• [EXERCISE] Please copy out the text of all the entries below line for line, without changing anything, and leave out the pictures.

• [DATA PROVIDED]
• • • •

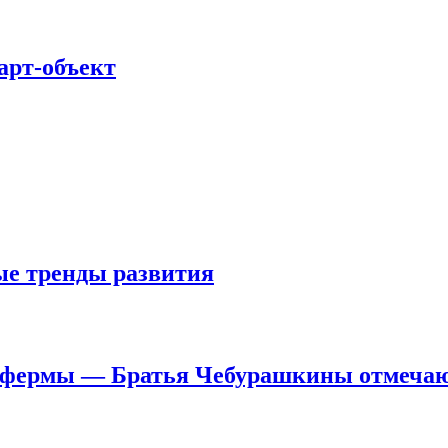
арт-объект
е тренды развития
 фермы — Братья Чебурашкины отмечаю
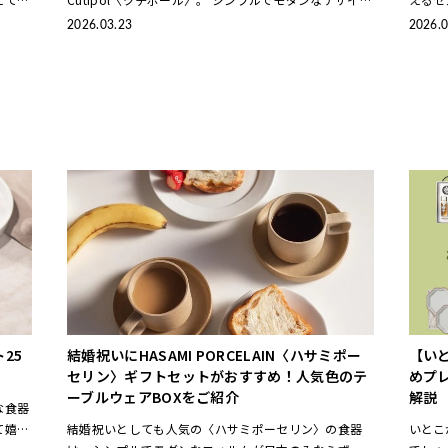
れる、
が魅力のカトラリーは、いつもの食卓や料理を引き立
ばれる
2026.03.23
2026.0
ててくれるとSNSでも話
の度、TH
25
結婚祝いにHASAMI PORCELAIN〈ハサミポー
【い
セリン〉ギフトセットがおすすめ！人気色のテ
めプ
ーブルウェアBOXをご紹介
解説
な食器
て嬉し
結婚祝いとしても人気の〈ハサミポーセリン〉の食器
いとこ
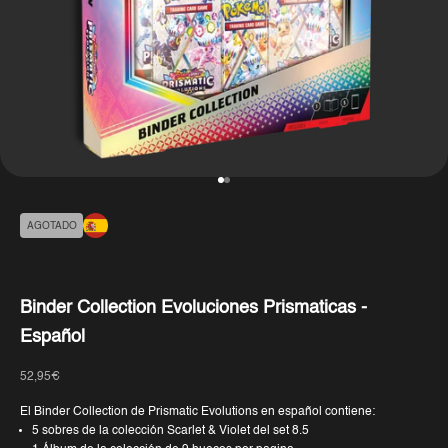
Ir al artículo 1
Ir al artículo 2
AGOTADO
Binder Collection Evoluciones Prismaticas -
Español
Precio de oferta
52,95€
El Binder Collection de Prismatic Evolutions en español contiene:
5 sobres de la colección Scarlet & Violet del set 8.5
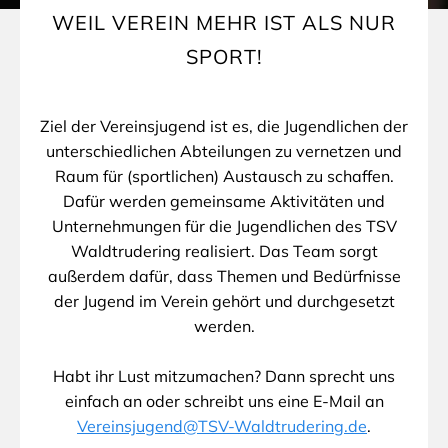
WEIL VEREIN MEHR IST ALS NUR
SPORT!
Ziel der Vereinsjugend ist es, die Jugendlichen der
unterschiedlichen Abteilungen zu vernetzen und
Raum für (sportlichen) Austausch zu schaffen.
Dafür werden gemeinsame Aktivitäten und
Unternehmungen für die Jugendlichen des TSV
Waldtrudering realisiert. Das Team sorgt
außerdem dafür, dass Themen und Bedürfnisse
der Jugend im Verein gehört und durchgesetzt
werden.
Habt ihr Lust mitzumachen? Dann sprecht uns
einfach an oder schreibt uns eine E-Mail an
Vereinsjugend@TSV-Waldtrudering.de
.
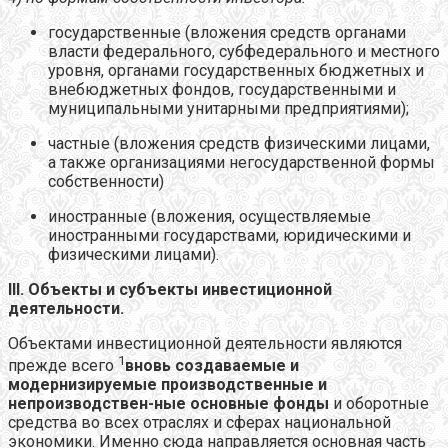
государственные (вложения средств органами
власти федерального, субфедерального и местного
уровня, органами государственных бюджетных и
внебюджетных фондов, государственными и
муниципальными унитарными предприятиями);
частные (вложения средств физическими лицами,
а также организациями негосударственной формы
собственности)
иностранные (вложения, осуществляемые
иностранными государствами, юридическими и
физическими лицами).
III
. Объекты и субъекты инвестиционной
деятельности.
Объектами инвестиционной деятельности являются
1
прежде всего
вновь создаваемые и
модернизируемые производственные и
непроизводствен-ные основные фонды
и оборотные
средства во всех отраслях и сферах национальной
экономики. Именно сюда направляется основная часть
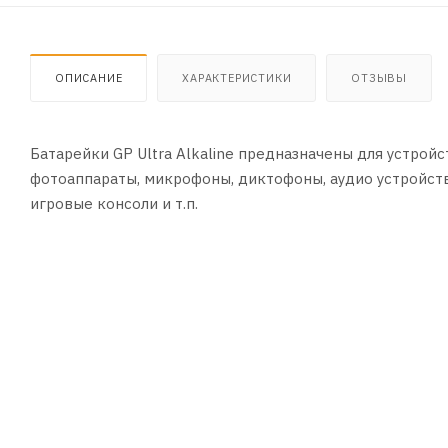
ОПИСАНИЕ
ХАРАКТЕРИСТИКИ
ОТЗЫВЫ
Батарейки GP Ultra Alkaline предназначены для устро
фотоаппараты, микрофоны, диктофоны, аудио устройст
игровые консоли и т.п.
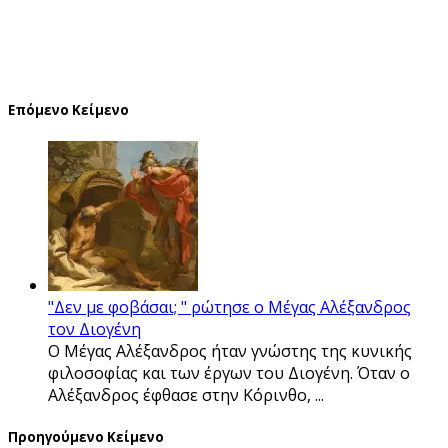
Επόμενο Κείμενο
"Δεν με φοβάσαι; " ρώτησε ο Μέγας Αλέξανδρος
τον Διογένη
Ο Μέγας Αλέξανδρος ήταν γνώστης της κυνικής
φιλοσοφίας και των έργων του Διογένη. Όταν ο
Αλέξανδρος έφθασε στην Κόρινθο, ...
Προηγούμενο Κείμενο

• • • •

• [EXERCISE RESULT]
арт-объект
е тренды развития
 фермы — Братья Чебурашкины отмечаю
れる、
が魅力のカトラリーは、いつもの食卓や料理を引き立
ばれる
2026.03.23
2026.0
ててくれるとSNSでも話
の度、TH
25
結婚祝いにHASAMI PORCELAIN〈ハサミポー
【い
セリン〉ギフトセットがおすすめ！人気色のテ
めプ
ーブルウェアBOXをご紹介
解説
な食器
て嬉し
結婚祝いとしても人気の〈ハサミポーセリン〉の食器
いとこ
Ir al artículo 1
Ir al artículo 2
AGOTADO
Binder Collection Evoluciones Prismaticas -
Español
Precio de oferta
52,95€
El Binder Collection de Prismatic Evolutions en español contiene:
5 sobres de la colección Scarlet & Violet del set 8.5
WEIL VEREIN MEHR IST ALS NUR
SPORT!
Ziel der Vereinsjugend ist es, die Jugendlichen der
unterschiedlichen Abteilungen zu vernetzen und
Raum für (sportlichen) Austausch zu schaffen.
Dafür werden gemeinsame Aktivitäten und
Unternehmungen für die Jugendlichen des TSV
Waldtrudering realisiert. Das Team sorgt
außerdem dafür, dass Themen und Bedürfnisse
der Jugend im Verein gehört und durchgesetzt
werden.
Habt ihr Lust mitzumachen? Dann sprecht uns
einfach an oder schreibt uns eine E-Mail an
Vereinsjugend@TSV-Waldtrudering.de
.
государственные (вложения средств органами
власти федерального, субфедерального и местного
уровня, органами государственных бюджетных и
внебюджетных фондов, государственными и
муниципальными унитарными предприятиями);
частные (вложения средств физическими лицами,
а также организациями негосударственной формы
собственности)
иностранные (вложения, осуществляемые
иностранными государствами, юридическими и
физическими лицами).
III
. Объекты и субъекты инвестиционной
деятельности.
Объектами инвестиционной деятельности являются
1
прежде всего
вновь создаваемые и
модернизируемые производственные и
непроизводствен-ные основные фонды
и оборотные
средства во всех отраслях и сферах национальной
экономики. Именно сюда направляется основная часть
ОПИСАНИЕ
ХАРАКТЕРИСТИКИ
ОТЗЫВЫ
Батарейки GP Ultra Alkaline предназначены для устро
фотоаппараты, микрофоны, диктофоны, аудио устройст
игровые консоли и т.п.
Επόμενο Κείμενο
"Δεν με φοβάσαι; " ρώτησε ο Μέγας Αλέξανδρος
τον Διογένη
Ο Μέγας Αλέξανδρος ήταν γνώστης της κυνικής
φιλοσοφίας και των έργων του Διογένη. Όταν ο
Αλέξανδρος έφθασε στην Κόρινθο, ...
Προηγούμενο Κείμενο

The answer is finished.